# Data excerpts
☆ ☆ ☆ ☆ ☆
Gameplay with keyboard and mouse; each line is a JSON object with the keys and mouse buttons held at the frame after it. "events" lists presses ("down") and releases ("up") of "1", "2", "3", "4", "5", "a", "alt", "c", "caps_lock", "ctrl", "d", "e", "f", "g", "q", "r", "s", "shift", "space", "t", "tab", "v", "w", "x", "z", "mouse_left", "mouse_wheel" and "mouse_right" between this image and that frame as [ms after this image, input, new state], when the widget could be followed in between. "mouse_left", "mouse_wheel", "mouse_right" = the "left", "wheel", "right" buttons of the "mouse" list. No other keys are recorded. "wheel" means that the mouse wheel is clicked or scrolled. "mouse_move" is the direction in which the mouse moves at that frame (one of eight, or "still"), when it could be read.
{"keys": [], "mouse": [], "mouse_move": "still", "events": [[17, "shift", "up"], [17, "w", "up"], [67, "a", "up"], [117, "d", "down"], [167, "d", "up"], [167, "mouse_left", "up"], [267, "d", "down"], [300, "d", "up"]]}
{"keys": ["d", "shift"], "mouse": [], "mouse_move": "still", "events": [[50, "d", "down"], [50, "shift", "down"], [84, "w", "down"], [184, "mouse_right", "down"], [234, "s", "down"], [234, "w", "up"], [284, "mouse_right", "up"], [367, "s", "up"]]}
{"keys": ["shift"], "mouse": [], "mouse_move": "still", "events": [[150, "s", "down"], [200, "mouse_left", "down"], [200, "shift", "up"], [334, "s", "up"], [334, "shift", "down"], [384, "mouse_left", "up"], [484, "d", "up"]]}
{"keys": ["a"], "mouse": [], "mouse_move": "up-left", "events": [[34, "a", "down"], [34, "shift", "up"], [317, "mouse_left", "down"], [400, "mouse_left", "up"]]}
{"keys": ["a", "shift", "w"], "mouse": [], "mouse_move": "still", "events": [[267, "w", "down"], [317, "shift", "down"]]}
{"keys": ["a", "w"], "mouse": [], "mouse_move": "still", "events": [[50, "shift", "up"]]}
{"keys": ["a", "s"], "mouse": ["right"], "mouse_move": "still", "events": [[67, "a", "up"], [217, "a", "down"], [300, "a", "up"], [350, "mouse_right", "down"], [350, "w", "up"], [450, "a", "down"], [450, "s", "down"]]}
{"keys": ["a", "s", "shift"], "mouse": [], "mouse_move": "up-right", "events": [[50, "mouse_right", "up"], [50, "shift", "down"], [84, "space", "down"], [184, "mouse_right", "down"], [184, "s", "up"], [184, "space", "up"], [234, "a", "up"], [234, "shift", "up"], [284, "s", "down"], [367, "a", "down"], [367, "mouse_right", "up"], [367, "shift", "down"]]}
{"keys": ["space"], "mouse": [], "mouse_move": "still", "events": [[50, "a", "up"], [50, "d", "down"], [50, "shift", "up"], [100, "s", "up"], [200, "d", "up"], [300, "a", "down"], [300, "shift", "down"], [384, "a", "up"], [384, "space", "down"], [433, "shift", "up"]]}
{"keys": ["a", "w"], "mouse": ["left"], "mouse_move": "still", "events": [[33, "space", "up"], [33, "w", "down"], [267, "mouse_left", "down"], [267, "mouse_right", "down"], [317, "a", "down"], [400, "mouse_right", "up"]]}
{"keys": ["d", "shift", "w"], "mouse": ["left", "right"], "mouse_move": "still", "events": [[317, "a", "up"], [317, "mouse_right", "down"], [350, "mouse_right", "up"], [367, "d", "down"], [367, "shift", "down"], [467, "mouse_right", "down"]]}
☆ ☆ ☆ ☆ ☆
# Work order
Set down every entry exactly as given.

# Task solution
Gameplay with keyboard and mouse; each line is a JSON object with the keys and mouse buttons held at the frame after it. "events" lists presses ("down") and releases ("up") of "1", "2", "3", "4", "5", "a", "alt", "c", "caps_lock", "ctrl", "d", "e", "f", "g", "q", "r", "s", "shift", "space", "t", "tab", "v", "w", "x", "z", "mouse_left", "mouse_wheel" and "mouse_right" between this image and that frame as [ms after this image, input, new state], when the widget could be followed in between. "mouse_left", "mouse_wheel", "mouse_right" = the "left", "wheel", "right" buttons of the "mouse" list. No other keys are recorded. "wheel" means that the mouse wheel is clicked or scrolled. "mouse_move" is the direction in which the mouse moves at that frame (one of eight, or "still"), when it could be read.
{"keys": [], "mouse": [], "mouse_move": "still", "events": [[17, "shift", "up"], [17, "w", "up"], [67, "a", "up"], [117, "d", "down"], [167, "d", "up"], [167, "mouse_left", "up"], [267, "d", "down"], [300, "d", "up"]]}
{"keys": ["d", "shift"], "mouse": [], "mouse_move": "still", "events": [[50, "d", "down"], [50, "shift", "down"], [84, "w", "down"], [184, "mouse_right", "down"], [234, "s", "down"], [234, "w", "up"], [284, "mouse_right", "up"], [367, "s", "up"]]}
{"keys": ["shift"], "mouse": [], "mouse_move": "still", "events": [[150, "s", "down"], [200, "mouse_left", "down"], [200, "shift", "up"], [334, "s", "up"], [334, "shift", "down"], [384, "mouse_left", "up"], [484, "d", "up"]]}
{"keys": ["a"], "mouse": [], "mouse_move": "up-left", "events": [[34, "a", "down"], [34, "shift", "up"], [317, "mouse_left", "down"], [400, "mouse_left", "up"]]}
{"keys": ["a", "shift", "w"], "mouse": [], "mouse_move": "still", "events": [[267, "w", "down"], [317, "shift", "down"]]}
{"keys": ["a", "w"], "mouse": [], "mouse_move": "still", "events": [[50, "shift", "up"]]}
{"keys": ["a", "s"], "mouse": ["right"], "mouse_move": "still", "events": [[67, "a", "up"], [217, "a", "down"], [300, "a", "up"], [350, "mouse_right", "down"], [350, "w", "up"], [450, "a", "down"], [450, "s", "down"]]}
{"keys": ["a", "s", "shift"], "mouse": [], "mouse_move": "up-right", "events": [[50, "mouse_right", "up"], [50, "shift", "down"], [84, "space", "down"], [184, "mouse_right", "down"], [184, "s", "up"], [184, "space", "up"], [234, "a", "up"], [234, "shift", "up"], [284, "s", "down"], [367, "a", "down"], [367, "mouse_right", "up"], [367, "shift", "down"]]}
{"keys": ["space"], "mouse": [], "mouse_move": "still", "events": [[50, "a", "up"], [50, "d", "down"], [50, "shift", "up"], [100, "s", "up"], [200, "d", "up"], [300, "a", "down"], [300, "shift", "down"], [384, "a", "up"], [384, "space", "down"], [433, "shift", "up"]]}
{"keys": ["a", "w"], "mouse": ["left"], "mouse_move": "still", "events": [[33, "space", "up"], [33, "w", "down"], [267, "mouse_left", "down"], [267, "mouse_right", "down"], [317, "a", "down"], [400, "mouse_right", "up"]]}
{"keys": ["d", "shift", "w"], "mouse": ["left", "right"], "mouse_move": "still", "events": [[317, "a", "up"], [317, "mouse_right", "down"], [350, "mouse_right", "up"], [367, "d", "down"], [367, "shift", "down"], [467, "mouse_right", "down"]]}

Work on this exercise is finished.